Input Output Buffer formatting

I’m trying to inference a YoloV2 network.
With input shape (1,608,608,3) and output shape (1, 19, 19, 5, 6). NHWC formatting, there are sufficient transpose layers on in/out for this.

I am preparing the image buffer as follows: Where device buffer is a void*[2] passed to the function as void* (&buffer)[2]. Note the input mat is a RGB not BGR formatted mat.

    cv::cuda::GpuMat flMat;
    cv::cuda::resize(irImg, irImg, cv::Size(608,608), 0, 0, cv::INTER_CUBIC);
    irImg.convertTo(flMat, CV_32FC3);
    cv::cuda::divide(flMat, 255.0, flMat);
     float* devicePtr;
    cudaMalloc(&devicePtr, bufferSize[0]);
    cv::cuda::GpuMat deviceMat(mat.rows, mat.cols, CV_32FC3, devicePtr);
    mat.copyTo(deviceMat);
    cudaError_t err = cudaMemcpy(deviceBuffer[0], devicePtr, bufferSize[0], cudaMemcpyDeviceToDevice);
    if (err != cudaError::cudaSuccess) {
        DLOG(INFO) << "Buffer load failed: " << err;
        return false;
    }
    cudaFree(devicePtr);

I think execute inference using the void*[2] in/out buffer and attempt to decode the output using a 3D for loop over the 19,19,5 dims.

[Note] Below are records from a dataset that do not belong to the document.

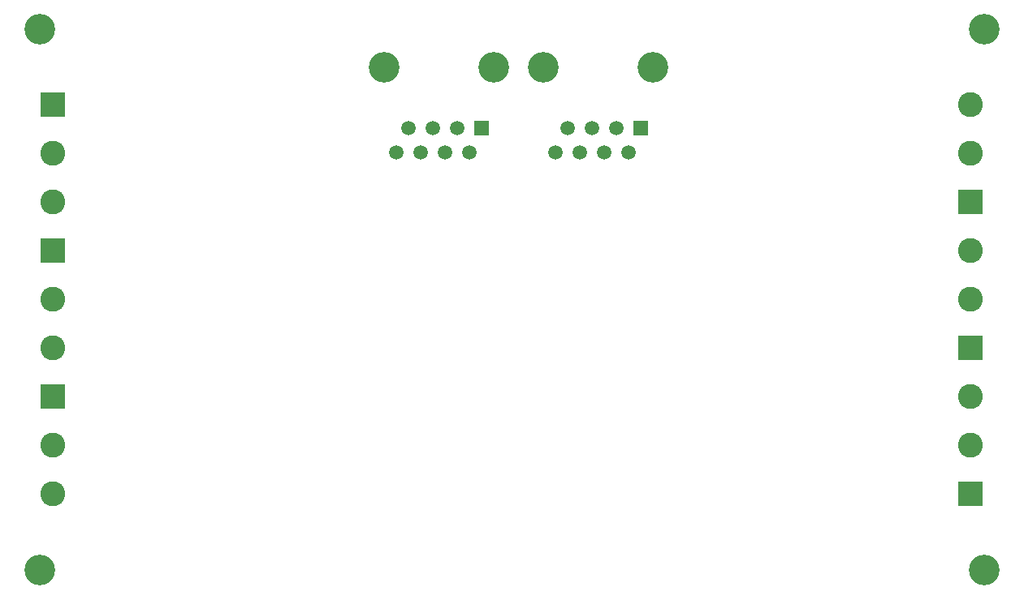
<source format=gbr>
%TF.GenerationSoftware,KiCad,Pcbnew,8.0.2*%
%TF.CreationDate,2024-12-19T10:05:04+01:00*%
%TF.ProjectId,OS-S88n,4f532d53-3838-46e2-9e6b-696361645f70,rev?*%
%TF.SameCoordinates,Original*%
%TF.FileFunction,Soldermask,Bot*%
%TF.FilePolarity,Negative*%
%FSLAX46Y46*%
G04 Gerber Fmt 4.6, Leading zero omitted, Abs format (unit mm)*
G04 Created by KiCad (PCBNEW 8.0.2) date 2024-12-19 10:05:04*
%MOMM*%
%LPD*%
G01*
G04 APERTURE LIST*
%ADD10R,2.600000X2.600000*%
%ADD11C,2.600000*%
%ADD12C,3.200000*%
%ADD13R,1.500000X1.500000*%
%ADD14C,1.500000*%
G04 APERTURE END LIST*
D10*
%TO.C,J101*%
X116028000Y-70372000D03*
D11*
X116028000Y-75452000D03*
X116028000Y-80532000D03*
%TD*%
D10*
%TO.C,J103*%
X116028000Y-100852000D03*
D11*
X116028000Y-105932000D03*
X116028000Y-111012000D03*
%TD*%
D12*
%TO.C,REF\u002A\u002A*%
X213206000Y-62512000D03*
%TD*%
D10*
%TO.C,J104*%
X211706000Y-111012000D03*
D11*
X211706000Y-105932000D03*
X211706000Y-100852000D03*
%TD*%
D12*
%TO.C,J2102*%
X162006000Y-66492000D03*
X150576000Y-66492000D03*
D13*
X160736000Y-72842000D03*
D14*
X159466000Y-75382000D03*
X158196000Y-72842000D03*
X156926000Y-75382000D03*
X155656000Y-72842000D03*
X154386000Y-75382000D03*
X153116000Y-72842000D03*
X151846000Y-75382000D03*
%TD*%
D10*
%TO.C,J102*%
X116028000Y-85612000D03*
D11*
X116028000Y-90692000D03*
X116028000Y-95772000D03*
%TD*%
D12*
%TO.C,REF\u002A\u002A*%
X114706000Y-119012000D03*
%TD*%
%TO.C,J2101*%
X178636000Y-66512000D03*
X167206000Y-66512000D03*
D13*
X177366000Y-72862000D03*
D14*
X176096000Y-75402000D03*
X174826000Y-72862000D03*
X173556000Y-75402000D03*
X172286000Y-72862000D03*
X171016000Y-75402000D03*
X169746000Y-72862000D03*
X168476000Y-75402000D03*
%TD*%
D12*
%TO.C,REF\u002A\u002A*%
X213206000Y-119012000D03*
%TD*%
D10*
%TO.C,J106*%
X211706000Y-80532000D03*
D11*
X211706000Y-75452000D03*
X211706000Y-70372000D03*
%TD*%
D12*
%TO.C,REF\u002A\u002A*%
X114706000Y-62512000D03*
%TD*%
D10*
%TO.C,J105*%
X211706000Y-95772000D03*
D11*
X211706000Y-90692000D03*
X211706000Y-85612000D03*
%TD*%
M02*

</source>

The indexing for the output is calculated using, where i is the 5th dim on the output shape above:

dim.d[1] * (dim.d[2]*(dim.d[3]*r+c)+b)+i

With the loop looking like:

for (int r = 0; r < dataDim.d[1]; r++) {
for (int c = 0; c < dataDim.d[2]; c++) {
for (int b = 0; b < dataDim.d[3]; b++) {
float tp = data[calculateIdx(r,c,b,4,dataDim)];
float prob = sigmoid(tp);
if (prob < 0.5f) { continue; }

The decoded output is completely incorrect, almost all grids return sufficient detection probability.
Any thoughts would be appreciated